O Programa é definido como um pacto interinstitucional de forças e intersetorial, interpessoal, comunitário, entre o Estado e a sociedade, o homem e a natureza. “Um pacto com a vida e pela vida”, disse Andreza. A meta, segundo ela, é buscar um formato para o pacto em Juazeiro do Norte, por meio de uma construção conjunta. Para isso, é necessário definir uma estrutura de governança. Como modelo, ela apresentou o trabalho que já vem sendo desenvolvido em Sobral. As ações vêm sendo realizadas naquele Município, por meio de um Comitê Deliberativo, que inclui as tarefas a serem desempenhadas, quem vai participar do pacto, entre outros aspectos.

As ações serão integradas e específicas para o território escolhido. No projeto, serão levantados alguns pontos de atuação, tendo a família como fator básico de intervenção. A execução do plano será realizada por etapas. O território será identificado com algumas ações governamentais a serem trabalhadas pela sua melhoria, em áreas como esporte, social, sinalização de ruas, saneamento, e que identifiquem a área de atuação do pacto.  Um dos eixos do programa é a qualificação urbana, tornando os lugares melhores e mais bonitos. Outra proposta importante é a criação de um núcleo de mediação no bairro, para resolver questões relacionadas à própria comunidade.
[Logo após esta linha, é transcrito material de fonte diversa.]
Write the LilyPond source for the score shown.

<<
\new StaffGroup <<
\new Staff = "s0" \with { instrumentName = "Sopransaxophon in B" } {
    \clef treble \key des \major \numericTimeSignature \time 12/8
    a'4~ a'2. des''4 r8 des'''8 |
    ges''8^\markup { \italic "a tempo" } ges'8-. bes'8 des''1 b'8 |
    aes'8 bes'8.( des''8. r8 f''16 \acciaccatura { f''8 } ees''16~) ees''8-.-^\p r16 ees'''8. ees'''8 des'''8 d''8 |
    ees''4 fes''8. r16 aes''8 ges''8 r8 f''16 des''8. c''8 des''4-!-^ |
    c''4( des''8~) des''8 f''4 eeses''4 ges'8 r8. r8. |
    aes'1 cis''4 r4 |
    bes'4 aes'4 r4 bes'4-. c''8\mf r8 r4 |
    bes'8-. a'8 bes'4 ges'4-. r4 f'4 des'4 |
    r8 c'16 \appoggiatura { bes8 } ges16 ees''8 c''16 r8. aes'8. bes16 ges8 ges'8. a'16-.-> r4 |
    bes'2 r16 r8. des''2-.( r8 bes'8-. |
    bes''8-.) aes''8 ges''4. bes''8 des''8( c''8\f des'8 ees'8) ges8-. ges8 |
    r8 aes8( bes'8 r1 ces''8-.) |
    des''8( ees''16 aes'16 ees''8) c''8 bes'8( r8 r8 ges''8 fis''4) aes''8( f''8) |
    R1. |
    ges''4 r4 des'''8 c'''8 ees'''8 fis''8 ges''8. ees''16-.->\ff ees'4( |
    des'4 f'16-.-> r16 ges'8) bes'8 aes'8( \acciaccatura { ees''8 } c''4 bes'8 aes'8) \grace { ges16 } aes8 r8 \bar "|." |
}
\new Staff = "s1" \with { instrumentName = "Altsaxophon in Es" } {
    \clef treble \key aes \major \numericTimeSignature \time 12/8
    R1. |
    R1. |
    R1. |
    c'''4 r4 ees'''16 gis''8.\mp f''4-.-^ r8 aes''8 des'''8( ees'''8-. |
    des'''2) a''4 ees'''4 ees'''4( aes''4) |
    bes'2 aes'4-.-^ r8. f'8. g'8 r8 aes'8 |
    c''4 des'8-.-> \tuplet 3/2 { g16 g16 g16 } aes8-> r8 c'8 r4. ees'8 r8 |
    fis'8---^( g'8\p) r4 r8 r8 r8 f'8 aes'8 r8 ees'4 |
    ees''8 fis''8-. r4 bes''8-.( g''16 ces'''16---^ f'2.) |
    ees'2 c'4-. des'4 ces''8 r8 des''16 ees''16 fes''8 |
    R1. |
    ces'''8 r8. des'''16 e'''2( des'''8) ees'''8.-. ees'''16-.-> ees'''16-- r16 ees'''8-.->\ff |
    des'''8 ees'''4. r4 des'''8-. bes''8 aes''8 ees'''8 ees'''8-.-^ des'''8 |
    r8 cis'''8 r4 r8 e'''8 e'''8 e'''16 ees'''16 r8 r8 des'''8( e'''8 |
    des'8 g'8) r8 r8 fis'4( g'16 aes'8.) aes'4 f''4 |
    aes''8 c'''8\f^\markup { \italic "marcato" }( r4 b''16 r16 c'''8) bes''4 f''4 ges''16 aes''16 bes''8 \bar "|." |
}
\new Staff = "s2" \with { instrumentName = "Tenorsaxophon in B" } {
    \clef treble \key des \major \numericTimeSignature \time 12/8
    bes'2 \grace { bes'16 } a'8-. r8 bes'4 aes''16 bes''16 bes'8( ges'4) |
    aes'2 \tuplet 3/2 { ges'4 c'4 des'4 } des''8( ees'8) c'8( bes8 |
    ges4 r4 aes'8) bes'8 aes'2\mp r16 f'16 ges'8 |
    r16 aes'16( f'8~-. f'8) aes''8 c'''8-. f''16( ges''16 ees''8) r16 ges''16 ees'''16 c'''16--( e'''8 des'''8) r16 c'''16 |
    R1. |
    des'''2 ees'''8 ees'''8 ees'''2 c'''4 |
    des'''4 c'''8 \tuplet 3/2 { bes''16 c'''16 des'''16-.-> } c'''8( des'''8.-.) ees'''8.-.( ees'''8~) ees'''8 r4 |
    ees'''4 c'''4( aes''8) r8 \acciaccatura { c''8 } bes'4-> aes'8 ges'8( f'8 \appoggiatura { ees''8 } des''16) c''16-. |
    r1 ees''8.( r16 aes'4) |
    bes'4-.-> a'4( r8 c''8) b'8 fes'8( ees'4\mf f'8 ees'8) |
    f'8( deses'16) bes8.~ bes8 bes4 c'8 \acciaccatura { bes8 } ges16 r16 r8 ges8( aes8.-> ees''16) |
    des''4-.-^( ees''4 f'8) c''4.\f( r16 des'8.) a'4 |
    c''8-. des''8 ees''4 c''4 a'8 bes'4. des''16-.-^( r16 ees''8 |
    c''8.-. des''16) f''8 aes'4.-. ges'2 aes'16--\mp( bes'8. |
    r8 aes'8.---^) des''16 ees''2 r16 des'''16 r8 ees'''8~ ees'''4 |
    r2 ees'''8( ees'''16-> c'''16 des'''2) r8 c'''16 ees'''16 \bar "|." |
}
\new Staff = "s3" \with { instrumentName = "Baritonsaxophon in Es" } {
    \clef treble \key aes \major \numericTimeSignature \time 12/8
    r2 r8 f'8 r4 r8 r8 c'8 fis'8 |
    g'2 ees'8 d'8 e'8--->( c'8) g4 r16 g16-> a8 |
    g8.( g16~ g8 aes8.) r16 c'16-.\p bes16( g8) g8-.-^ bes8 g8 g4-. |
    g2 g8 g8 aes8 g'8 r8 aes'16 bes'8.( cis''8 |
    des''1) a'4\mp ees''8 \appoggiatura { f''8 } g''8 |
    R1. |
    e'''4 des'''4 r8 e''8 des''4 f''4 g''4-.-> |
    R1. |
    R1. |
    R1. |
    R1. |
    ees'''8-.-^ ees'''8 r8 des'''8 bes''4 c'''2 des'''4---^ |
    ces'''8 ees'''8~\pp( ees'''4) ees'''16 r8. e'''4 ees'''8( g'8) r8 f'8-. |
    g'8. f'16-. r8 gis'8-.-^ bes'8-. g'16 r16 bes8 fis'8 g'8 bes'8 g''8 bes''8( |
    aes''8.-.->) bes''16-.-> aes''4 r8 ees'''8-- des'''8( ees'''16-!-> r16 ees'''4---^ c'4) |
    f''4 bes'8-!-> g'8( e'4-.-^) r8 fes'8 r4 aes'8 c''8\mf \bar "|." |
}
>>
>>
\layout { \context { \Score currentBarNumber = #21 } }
Diálogo direto com a comunidade

O comitê gestor irá se reunir uma vez a cada mês e acompanhar cada etapa a ser trabalhada. No caso de Juazeiro do Norte, poderá ser proposta uma nova forma de acompanhamento, tendo Sobral como referência. A abertura de diálogo com a comunidade é um dos pilares do Programa, dando a oportunidade de envolvimento e participação. Para isso, foi pensando o comitê territorial, para cada área der atuação e dentro dele instâncias que promovam esse processo. “É a voz da comunidade no poder público e a voz do poder público na comunidade”, pontua Andreza.

Outro passo importante para promover uma análise dos dados relacionados à violência e toda a sua complexidade, será a criação de um observatório da violência. A partir da avaliação das informações coletadas serão sugeridas formas de intervenção no território. Para dar uma base maior para o estudo dos dados, foi proposta parceria com as universidades e projetos que possam compor essa base de informação.